Compito da svolgere: Trascrivi dall'intervista sulla scrittura il brano che va da “Il mio rapporto” fino a “ascolta percepisca questo.” incluso.

Blocco di testo:

——————

Sembra che la scrittura, per te, abbia un valore fortemente terapeutico, e che “Diario” sia una vera confessione rabbiosa, a denti stretti. Ci sbagliamo? Come vivi il tuo rapporto con la scrittura e sopratutto, quando capisci che la canzone che stai scrivendo sarà “quella giusta”?
Il mio rapporto con la scrittura è fortemente terapeutico. Mi piace definire la mia penna come l’unica “arma” di cui dispongo per proteggermi da tutto ciò che mi turba. Amo il rapporto di intimità che viene a crearsi tra me ed il foglio quando mi accingo a lasciare andare tutti i miei pensieri, senza filtri. È per questo motivo che non c’è mai una canzone giusta e sbagliata secondo me. L’unico scopo è quello di poter essere libero e poter parlare al mondo circostante, con la più totale sincerità e spontaneità. Spero che chi mi ascolta percepisca questo.
Lasciaci con un consiglio: un disco da ascoltare stasera, per scoprire qualcosa di nuovo.
Sono un grande ascoltatore di musica e mi piace spaziare tra vari generi. Il disco che mi piacerebbe consigliare in questo momento è sicuramente “Jeannine” del rapper francese Lomepal, un bellissimo viaggio musicale.

——————

Registro dei dati:
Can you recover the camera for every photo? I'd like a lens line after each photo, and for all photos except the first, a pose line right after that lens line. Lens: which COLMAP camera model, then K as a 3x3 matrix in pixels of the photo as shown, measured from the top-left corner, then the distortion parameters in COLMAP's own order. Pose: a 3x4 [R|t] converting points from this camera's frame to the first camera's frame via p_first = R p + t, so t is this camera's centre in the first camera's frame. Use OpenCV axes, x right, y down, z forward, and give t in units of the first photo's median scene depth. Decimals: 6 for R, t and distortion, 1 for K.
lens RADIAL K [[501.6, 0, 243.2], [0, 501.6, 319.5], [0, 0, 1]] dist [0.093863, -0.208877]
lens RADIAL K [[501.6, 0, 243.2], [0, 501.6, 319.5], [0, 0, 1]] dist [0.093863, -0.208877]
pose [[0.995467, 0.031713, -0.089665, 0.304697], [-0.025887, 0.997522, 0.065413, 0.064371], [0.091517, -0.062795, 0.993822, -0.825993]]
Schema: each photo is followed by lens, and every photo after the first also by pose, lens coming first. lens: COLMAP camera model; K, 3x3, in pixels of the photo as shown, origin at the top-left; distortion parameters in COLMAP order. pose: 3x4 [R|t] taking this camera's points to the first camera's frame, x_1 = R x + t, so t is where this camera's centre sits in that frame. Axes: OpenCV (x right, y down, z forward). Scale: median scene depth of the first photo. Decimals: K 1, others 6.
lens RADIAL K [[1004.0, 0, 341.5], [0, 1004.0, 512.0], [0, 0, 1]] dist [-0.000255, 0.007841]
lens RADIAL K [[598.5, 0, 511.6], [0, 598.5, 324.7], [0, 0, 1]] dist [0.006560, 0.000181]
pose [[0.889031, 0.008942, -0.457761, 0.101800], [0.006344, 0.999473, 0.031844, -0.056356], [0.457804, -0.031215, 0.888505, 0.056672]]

——————

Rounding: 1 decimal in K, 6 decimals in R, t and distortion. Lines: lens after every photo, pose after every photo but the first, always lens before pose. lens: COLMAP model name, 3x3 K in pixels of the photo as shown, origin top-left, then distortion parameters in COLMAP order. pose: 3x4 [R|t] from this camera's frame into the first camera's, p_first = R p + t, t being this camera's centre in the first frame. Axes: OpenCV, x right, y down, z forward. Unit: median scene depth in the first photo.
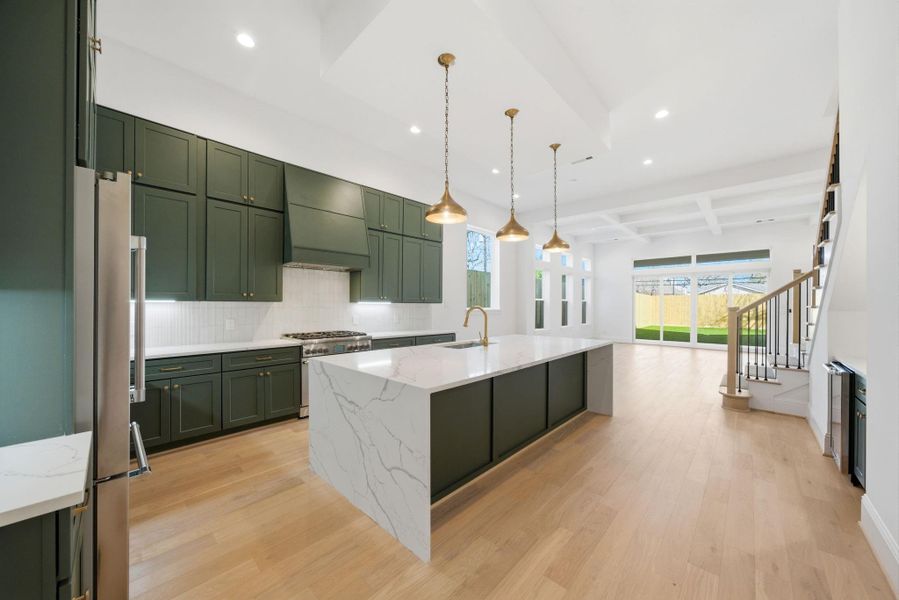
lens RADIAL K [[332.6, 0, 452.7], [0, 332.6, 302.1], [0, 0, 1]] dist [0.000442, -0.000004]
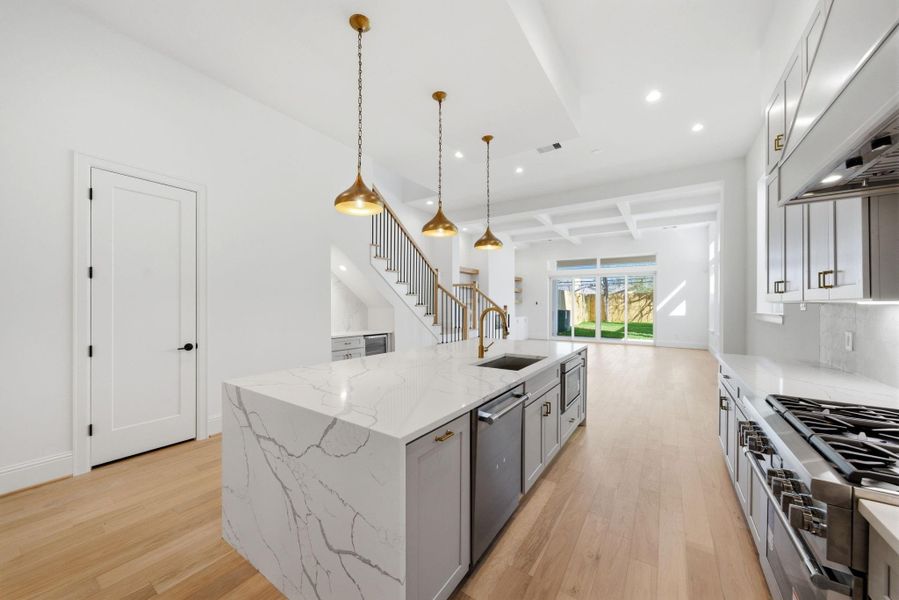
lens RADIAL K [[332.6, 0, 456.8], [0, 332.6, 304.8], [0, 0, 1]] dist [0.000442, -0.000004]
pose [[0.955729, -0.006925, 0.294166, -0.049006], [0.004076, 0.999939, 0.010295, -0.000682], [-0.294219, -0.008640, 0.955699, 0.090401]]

——————

Problema risolto:
Il mio rapporto con la scrittura è fortemente terapeutico. Mi piace definire la mia penna come l’unica “arma” di cui dispongo per proteggermi da tutto ciò che mi turba. Amo il rapporto di intimità che viene a crearsi tra me ed il foglio quando mi accingo a lasciare andare tutti i miei pensieri, senza filtri. È per questo motivo che non c’è mai una canzone giusta e sbagliata secondo me. L’unico scopo è quello di poter essere libero e poter parlare al mondo circostante, con la più totale sincerità e spontaneità. Spero che chi mi ascolta percepisca questo.